Als Buckminster Fuller 1969 seinen auch heute noch überaus lesenswerten Essay Bedienungsleitung für das Raumschiff Erde vorlegte und am Rande der Metapher konstatierte, eben diese Bedienungsanleitung sei nicht mit geliefert worden, mithin der Mensch seit jeher ein Autodidakt im All, klang immerhin noch leise Hoffnung mit – Hoffnung auf die Phantasie von Architekten und Designern, Hoffnung auf ein Ende der alles vernichtenden Expertokratie. Davon ist nicht allzu viel geblieben, das Raumschiff steuert mit immer höherem Tempo auf eine multiple Katastrophe zu, und Peter Sloterdijk fand in seiner Rede anlässlich des Kopenhagener Klimagipfels 2009 eben hierfür die richtige Metapher: „Der Umgang der Menschen mit ihrem Planeten gleicht dann einem Katastrophenfilm, in dem rivalisierende Mafiabanden sich an Bord eines Flugzeuges in 12.000 Meter Höhe ein Gefecht mit großkalibrigen Waffen liefern.“
Dass Sloterdijk dieser Metapher einen fast esoterisch anmutenden Hoffnungsschimmer folgen ließ, nämlich die Aussicht auf qua Wissenschaft erzielte Effekte, die „einer Multiplikation der Erde gleichkommen“, war wohl dem Publikum geschuldet, denn man will ja als zur Klimakonferenz geladener Philosoph nicht ausschließlich schlechte Laune verbreiten. Jenseits dieser Höflichkeiten aber blieb Sloterdijk erfrischend deutlich: selbst wenn die Götter Hirn vom Himmel regnen ließen und wir einsähen, dass unser Verhalten uns umbringt, würden wir es nicht ändern – Verzicht liegt einfach nicht in unserer Natur, dafür aber ist dort, nach nun schon Hunderten von erfolgreich zivilisierten Jahren, die längst von der Wirklichkeit überholte Vorstellung von, „Wachstum“ als Allheilmittel felsenfest verwurzelt, besser gesagt: zementiert.
Die unlängst von Suhrkamp in der edition unseld herausgegebene Essaysammlung Das Raumschiff Erde hat keinen Notausgang umfasst neben der Rede Sloterdijks Texte von Paul J. Crutzen, Mike Davis sowie Michael D. Mastrandrea und Stephen H. Schneider.

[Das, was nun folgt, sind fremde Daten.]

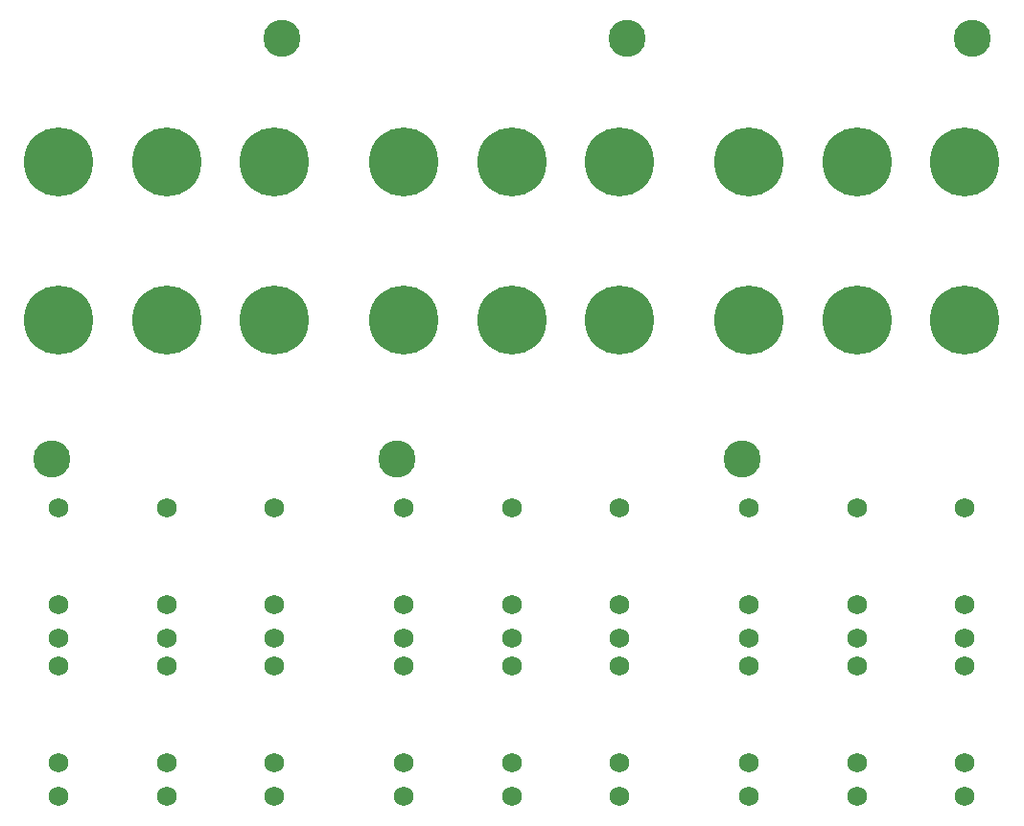
<source format=gbs>
G75*
%MOIN*%
%OFA0B0*%
%FSLAX24Y24*%
%IPPOS*%
%LPD*%
%AMOC8*
5,1,8,0,0,1.08239X$1,22.5*
%
%ADD10C,0.1290*%
%ADD11C,0.2402*%
%ADD12C,0.0690*%
D10*
X002260Y014610D03*
X014260Y014610D03*
X026260Y014610D03*
X022260Y029250D03*
X010260Y029250D03*
X034260Y029250D03*
D11*
X034010Y024930D03*
X030260Y024930D03*
X026510Y024930D03*
X022010Y024930D03*
X018260Y024930D03*
X014510Y024930D03*
X010010Y024930D03*
X006260Y024930D03*
X002510Y024930D03*
X002510Y019430D03*
X006260Y019430D03*
X010010Y019430D03*
X014510Y019430D03*
X018260Y019430D03*
X022010Y019430D03*
X026510Y019430D03*
X030260Y019430D03*
X034010Y019430D03*
D12*
X002510Y002871D03*
X002510Y004052D03*
X002510Y007399D03*
X002510Y008371D03*
X002510Y009552D03*
X002510Y012899D03*
X006260Y012899D03*
X006260Y009552D03*
X006260Y008371D03*
X006260Y007399D03*
X006260Y004052D03*
X006260Y002871D03*
X010010Y002871D03*
X010010Y004052D03*
X010010Y007399D03*
X010010Y008371D03*
X010010Y009552D03*
X010010Y012899D03*
X014510Y012899D03*
X014510Y009552D03*
X014510Y008371D03*
X014510Y007399D03*
X014510Y004052D03*
X014510Y002871D03*
X018260Y002871D03*
X018260Y004052D03*
X018260Y007399D03*
X018260Y008371D03*
X018260Y009552D03*
X018260Y012899D03*
X022010Y012899D03*
X022010Y009552D03*
X022010Y008371D03*
X022010Y007399D03*
X022010Y004052D03*
X022010Y002871D03*
X026510Y002871D03*
X026510Y004052D03*
X026510Y007399D03*
X026510Y008371D03*
X026510Y009552D03*
X026510Y012899D03*
X030260Y012899D03*
X030260Y009552D03*
X030260Y008371D03*
X030260Y007399D03*
X030260Y004052D03*
X030260Y002871D03*
X034010Y002871D03*
X034010Y004052D03*
X034010Y007399D03*
X034010Y008371D03*
X034010Y009552D03*
X034010Y012899D03*
M02*

</source>
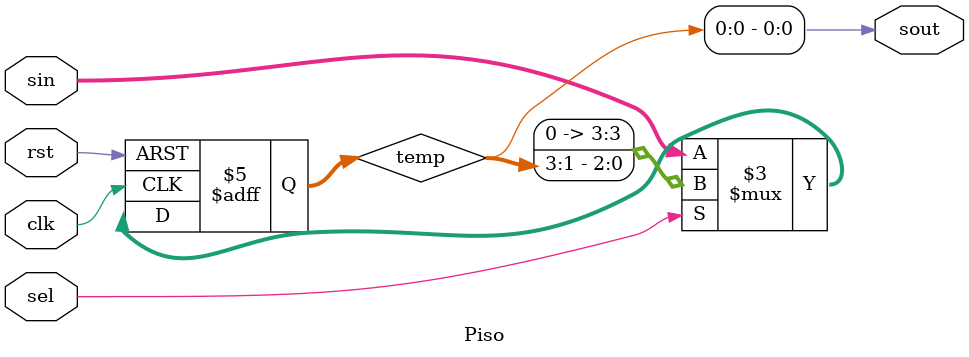
<source format=v>
module Piso(clk,rst,sin,sel,sout);
  input clk,rst,sel;
  input [3:0]sin;
  output sout;
  reg [3:0]temp;
  always@(posedge clk or posedge rst)
    begin
      if(rst)
        begin
          temp <=4'b0000;
        end
      else if(sel) // shift
        begin
          temp<={1'b0,temp[3:1]};
        end
      else
        temp<=sin; // load
    end
  assign sout =temp[0];
endmodule

</source>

Letztgenannte fassen den besorgniserregenden Zustand des Raumschiffs in auch für Laien verständlichen (und nur gelegentlich vereinfachenden) Worten prägnant zusammen, Davis wagt ein im guten Wortsinn sozialistisches Plädoyer, und Crutzen erklärt dankenswerterweise zum xten Mal, in welcher Form die Auswirkungen unseres Handels im „Anthropozän“ eskaliert sind – und weiter ungebremst eskalieren.
Sloterdijks versöhnliches Schlusswort kurz vor der Eröffnung des Klima-Buffets macht indes wenig Hoffnung, aller Klarheit zum Trotz: „Sollte die große Autodidaktik so weit kommen, die Emissionen der Ignoranz in Grenzen zu halten: Es könnte dies nur geschehen dank der intellektuellen Integrität all derer, die heute die Verantwortung für ihr positives Wissen und ihre dunklen Prognosen übernehmen.“
Viel verlangt. Oder, mit dem Philosophen House gesprochen, „Hope is for sissies“. Dennoch: setzen wir Astronauten unverdrossen unsere rosaroten Schutzbrillen auf, mangels Alternativen, und konstatieren trotzig: Der Ausgang ist offen.
Buckminster Fuller: Bedienungsanleitung für das Raumschiff Erde und andere Schriften, Philo Fine Arts 1998, 318 S., 18 €. Paul Crutzen u. a.: Das Raumschiff Erde hat keinen Notausgang, edition unseld 2011, 120 S., 10 €.